Buraya kadar yazdıklarım yarışı kazasız belasız bitirebilmiş bir koşucunun son kilometrede yaşadıklarıydı. Yarışa olaylı son kilometresinden başlayarak yazmaya başlamamın sebebi  (yarışın başlangıcında İstiklal Marşını okunmadan başlanması dışında) hiçbir problemin yaşanmadığı sorunsuz bir yarış olmasıdır.
 Organizasyonun çıkaracağı dersler muhakkak olacaktır. Benim bu yarıştan çıkardığım ders ise koşarken alınan takviyeler konusunda daha çok araştırma ve deneme yapmak yönünde olacak.  Antrenmanlarda içtiğim su bile dalağımın şişmesine sebep oluyorken neyi, ne zaman, ne sıklıkla tüketmem gerektiğiyle ilgili daha çok araştırma yapmam, antrenmanlarıma sıvı alımını eklemem gerekiyor.

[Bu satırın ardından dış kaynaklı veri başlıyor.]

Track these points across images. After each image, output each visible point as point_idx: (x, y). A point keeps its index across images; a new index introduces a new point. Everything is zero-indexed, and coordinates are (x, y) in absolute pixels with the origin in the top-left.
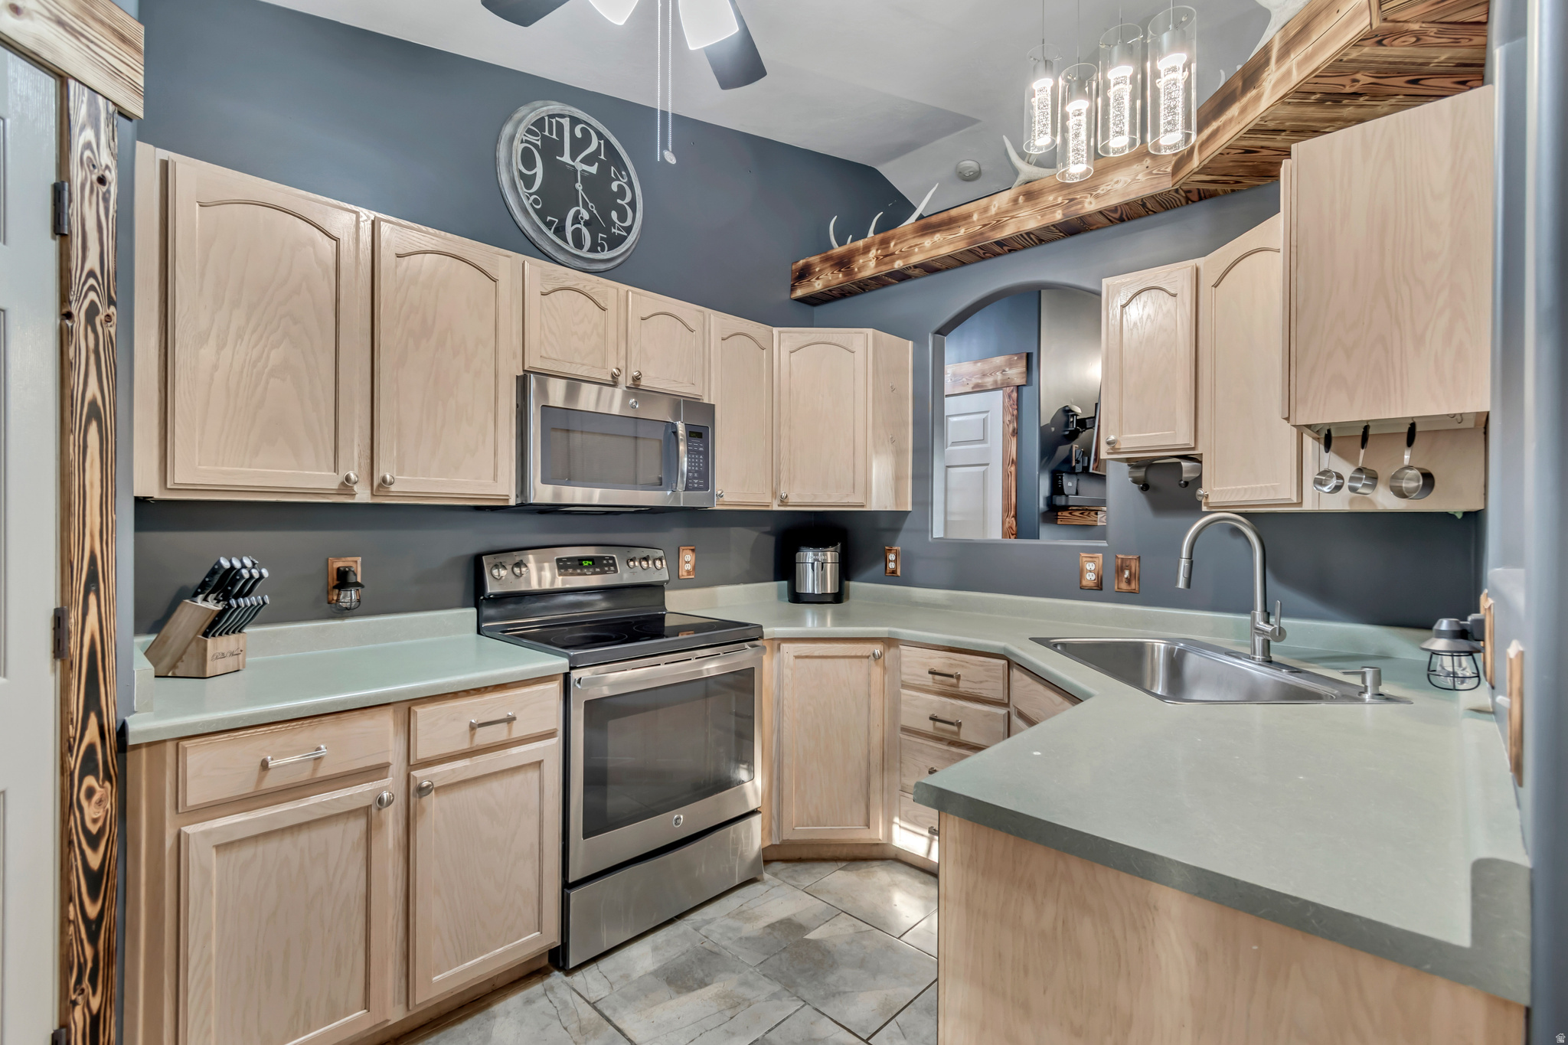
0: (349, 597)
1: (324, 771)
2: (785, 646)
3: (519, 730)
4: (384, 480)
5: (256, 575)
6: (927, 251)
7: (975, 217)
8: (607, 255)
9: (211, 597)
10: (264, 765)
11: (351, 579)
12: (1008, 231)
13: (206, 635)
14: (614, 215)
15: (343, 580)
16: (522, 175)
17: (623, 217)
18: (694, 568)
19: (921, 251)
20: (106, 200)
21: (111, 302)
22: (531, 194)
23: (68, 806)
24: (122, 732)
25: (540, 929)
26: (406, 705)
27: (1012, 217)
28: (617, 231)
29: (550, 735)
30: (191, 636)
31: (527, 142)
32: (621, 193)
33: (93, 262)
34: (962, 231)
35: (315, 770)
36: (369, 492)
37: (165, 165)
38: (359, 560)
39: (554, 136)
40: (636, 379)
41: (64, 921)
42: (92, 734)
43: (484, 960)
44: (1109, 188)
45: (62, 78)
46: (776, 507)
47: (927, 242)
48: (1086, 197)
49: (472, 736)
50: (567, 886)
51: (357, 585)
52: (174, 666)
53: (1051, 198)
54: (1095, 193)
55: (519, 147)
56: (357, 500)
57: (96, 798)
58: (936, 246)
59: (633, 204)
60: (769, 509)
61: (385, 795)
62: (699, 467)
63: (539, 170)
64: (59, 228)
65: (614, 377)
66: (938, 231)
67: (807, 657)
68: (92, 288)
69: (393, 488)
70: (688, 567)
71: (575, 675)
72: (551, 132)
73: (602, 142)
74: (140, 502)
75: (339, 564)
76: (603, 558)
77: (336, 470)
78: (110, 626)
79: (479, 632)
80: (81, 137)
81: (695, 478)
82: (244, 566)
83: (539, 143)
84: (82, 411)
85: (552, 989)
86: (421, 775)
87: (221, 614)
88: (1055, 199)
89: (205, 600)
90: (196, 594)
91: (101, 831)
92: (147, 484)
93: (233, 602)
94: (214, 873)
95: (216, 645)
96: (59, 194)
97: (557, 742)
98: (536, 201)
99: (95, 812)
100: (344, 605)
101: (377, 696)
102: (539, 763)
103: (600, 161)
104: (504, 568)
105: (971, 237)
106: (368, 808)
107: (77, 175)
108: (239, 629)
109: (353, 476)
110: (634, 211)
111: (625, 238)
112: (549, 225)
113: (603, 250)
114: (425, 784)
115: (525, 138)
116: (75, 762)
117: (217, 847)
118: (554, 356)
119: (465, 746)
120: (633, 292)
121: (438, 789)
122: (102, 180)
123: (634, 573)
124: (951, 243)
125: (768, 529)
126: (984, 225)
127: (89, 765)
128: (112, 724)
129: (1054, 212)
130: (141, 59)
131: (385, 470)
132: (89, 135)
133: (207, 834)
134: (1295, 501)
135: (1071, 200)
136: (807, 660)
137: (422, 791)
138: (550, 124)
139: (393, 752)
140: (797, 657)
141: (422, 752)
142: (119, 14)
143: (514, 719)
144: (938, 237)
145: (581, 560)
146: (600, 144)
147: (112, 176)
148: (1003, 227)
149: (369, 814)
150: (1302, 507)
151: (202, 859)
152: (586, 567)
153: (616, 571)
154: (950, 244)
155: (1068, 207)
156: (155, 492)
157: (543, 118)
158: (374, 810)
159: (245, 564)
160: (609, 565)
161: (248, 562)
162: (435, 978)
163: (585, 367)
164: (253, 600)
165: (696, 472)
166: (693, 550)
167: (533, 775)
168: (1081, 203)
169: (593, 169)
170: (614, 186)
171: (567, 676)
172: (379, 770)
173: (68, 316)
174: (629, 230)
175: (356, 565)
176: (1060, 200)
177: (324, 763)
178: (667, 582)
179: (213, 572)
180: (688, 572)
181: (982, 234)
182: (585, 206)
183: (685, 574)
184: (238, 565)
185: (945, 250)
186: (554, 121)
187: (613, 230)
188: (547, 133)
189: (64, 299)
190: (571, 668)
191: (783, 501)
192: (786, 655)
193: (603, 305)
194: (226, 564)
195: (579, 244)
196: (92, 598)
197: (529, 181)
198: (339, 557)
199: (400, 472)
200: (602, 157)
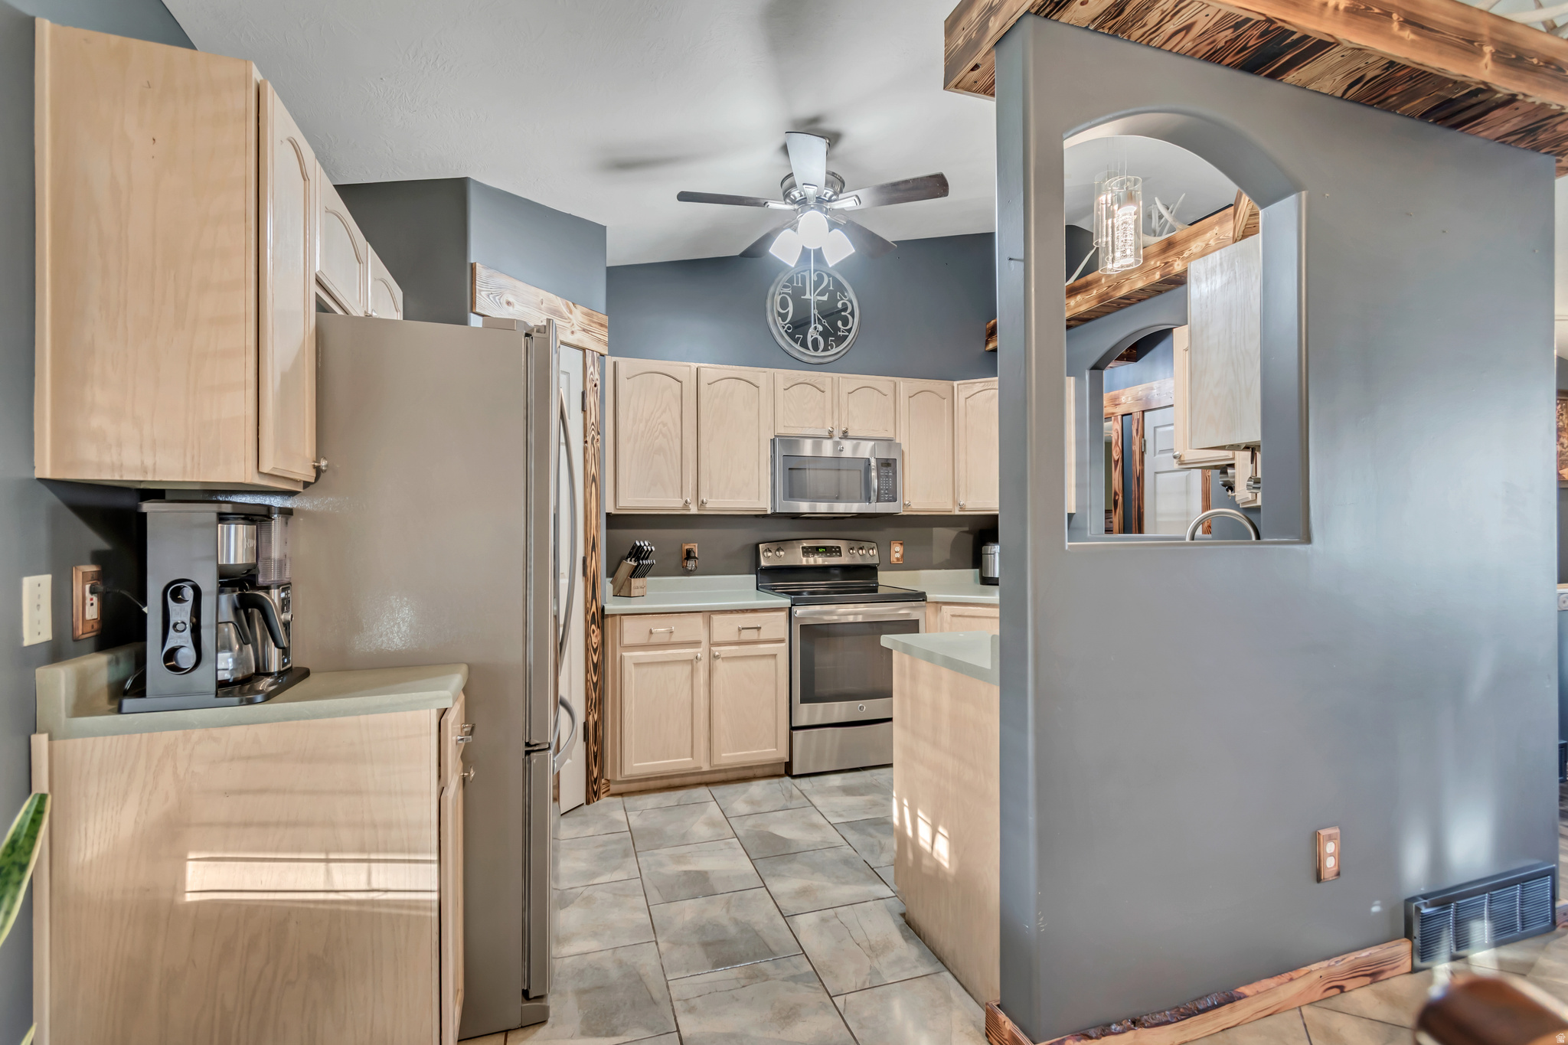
0: (691, 564)
1: (675, 639)
2: (944, 608)
3: (764, 635)
4: (703, 502)
5: (650, 550)
6: (1072, 309)
7: (1103, 281)
8: (835, 350)
9: (633, 559)
10: (651, 632)
11: (692, 555)
12: (1124, 291)
13: (631, 577)
14: (840, 323)
15: (689, 555)
16: (780, 314)
17: (845, 323)
18: (902, 556)
19: (1069, 310)
20: (597, 393)
21: (599, 434)
22: (786, 325)
23: (587, 636)
24: (603, 609)
25: (776, 747)
26: (708, 614)
27: (1127, 279)
28: (841, 334)
29: (781, 641)
30: (625, 577)
31: (783, 293)
32: (845, 309)
33: (593, 420)
34: (1095, 292)
35: (670, 637)
36: (696, 508)
37: (615, 363)
38: (697, 545)
39: (800, 285)
40: (845, 432)
41: (587, 680)
42: (594, 609)
43: (746, 754)
44: (1191, 252)
45: (584, 350)
46: (957, 512)
47: (1072, 302)
48: (1175, 261)
49: (740, 634)
50: (792, 729)
51: (695, 558)
52: (619, 591)
53: (1152, 263)
54: (1181, 257)
55: (778, 298)
56: (691, 512)
57: (595, 634)
58: (1078, 305)
59: (852, 314)
60: (952, 513)
61: (699, 655)
62: (889, 487)
63: (791, 309)
64: (584, 410)
65: (830, 432)
66: (1079, 293)
67: (960, 616)
68: (593, 429)
69: (707, 506)
70: (898, 555)
71: (794, 609)
72: (798, 283)
73: (831, 279)
74: (608, 515)
75: (687, 547)
76: (833, 547)
77: (682, 498)
78: (599, 565)
79: (757, 589)
80: (590, 370)
81: (886, 494)
82: (645, 545)
83: (790, 292)
84: (590, 478)
85: (783, 782)
86: (716, 650)
87: (637, 567)
88: (1155, 263)
89: (631, 561)
90: (627, 558)
91: (597, 647)
92: (610, 508)
93: (641, 562)
94: (633, 674)
95: (636, 582)
96: (583, 394)
97: (785, 645)
98: (789, 328)
99: (595, 640)
100: (690, 569)
101: (695, 607)
102: (775, 656)
103: (830, 291)
104: (770, 551)
105: (1102, 298)
106: (692, 660)
107: (589, 386)
108: (643, 576)
109: (689, 500)
110: (853, 318)
111: (848, 336)
112: (796, 341)
113: (832, 348)
114: (717, 654)
115: (782, 291)
116: (589, 618)
117: (634, 664)
118: (793, 425)
119: (735, 639)
120: (842, 377)
121: (723, 658)
122: (595, 386)
123: (853, 557)
124: (1087, 301)
125: (967, 529)
126: (1109, 287)
127: (593, 621)
128: (599, 605)
129: (1154, 274)
130: (606, 330)
131: (704, 497)
132: (592, 369)
133: (631, 657)
134: (1250, 499)
135: (1166, 263)
136: (960, 618)
137: (716, 657)
138: (797, 277)
139: (703, 637)
140: (953, 616)
141: (716, 638)
142: (600, 316)
143: (760, 628)
144: (1079, 297)
145: (817, 548)
146: (829, 280)
147: (598, 383)
148: (1121, 287)
149: (693, 662)
150: (1256, 503)
151: (628, 667)
152: (821, 552)
153: (841, 556)
154: (1086, 303)
155: (1164, 268)
156: (613, 511)
157: (793, 276)
158: (695, 662)
159: (645, 544)
160: (836, 552)
161: (647, 544)
162: (723, 755)
163: (811, 429)
164: (649, 562)
165: (887, 489)
166: (901, 544)
167: (771, 662)
168: (1172, 265)
169: (825, 298)
170: (840, 305)
171: (790, 609)
172: (696, 644)
173: (586, 442)
174: (849, 331)
175: (695, 547)
176: (1158, 264)
177: (674, 635)
178: (878, 565)
179: (633, 547)
180: (898, 559)
181: (1107, 293)
182: (820, 322)
183: (895, 560)
184: (643, 545)
185: (1083, 308)
186: (799, 275)
187: (839, 333)
188: (795, 284)
189: (585, 436)
190: (792, 605)
191: (962, 509)
192: (945, 614)
193: (822, 389)
194: (638, 544)
195: (816, 348)
196: (594, 553)
197: (784, 317)
198: (687, 543)
199: (711, 497)
200: (831, 288)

Bu yarışı dalağım şişecek korkusuyla  su bile içmediğimden kramplara sebep olarak bitirdim. Ama yokuşları olan patikalarda ve sıcak havalarda bu kadar şanslı olacağımı sanmıyorum.  Tüm bu olumsuzluklara rağmen aslında en iyi 21K yarışımı burada koştum. Hatırlarsanız Bodrun yarış raporumda bir program takip ederek koşmam gerektiğinin farkına vardığımı yazmıştım.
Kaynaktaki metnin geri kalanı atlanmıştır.